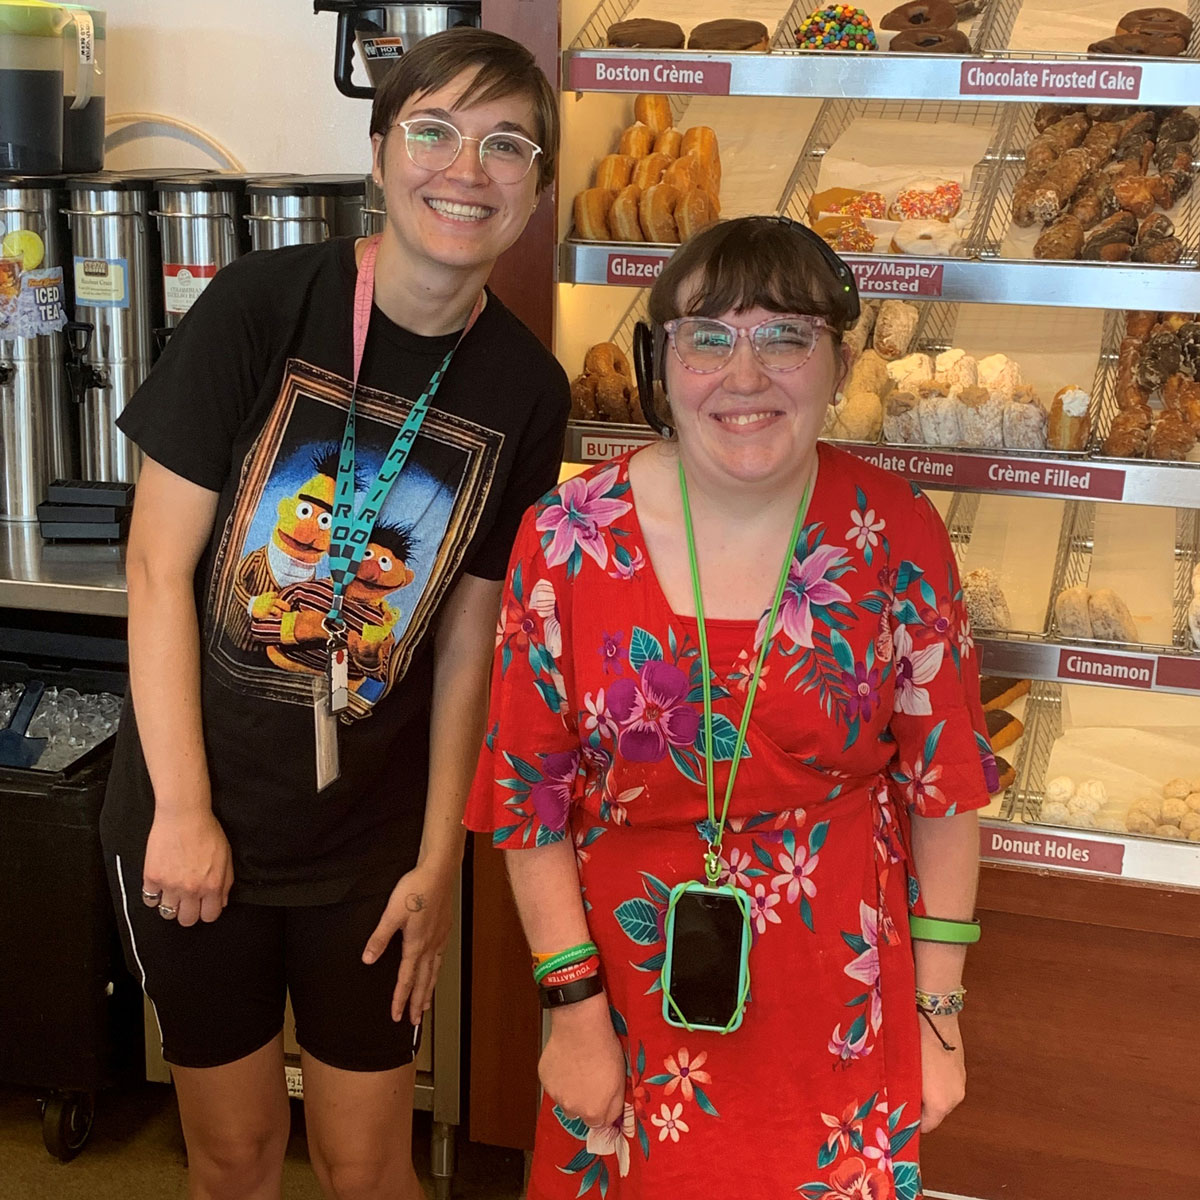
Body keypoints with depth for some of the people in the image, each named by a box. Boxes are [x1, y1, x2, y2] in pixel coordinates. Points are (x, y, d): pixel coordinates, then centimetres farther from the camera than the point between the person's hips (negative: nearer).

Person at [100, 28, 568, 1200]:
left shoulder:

Activity: Give an exact copy of the material, leaving out every picture.

Result:
Body keypoints with depth for some of the people in the image, each named by a box. Boxes are [x1, y1, x2, y2] in pixel coordinates. Points are (x, y, d): pixel coordinates, then centimetres farther from the camera than the point between the person's hips (negative: nearer).

Person at [100, 28, 568, 1200]:
left shoulder:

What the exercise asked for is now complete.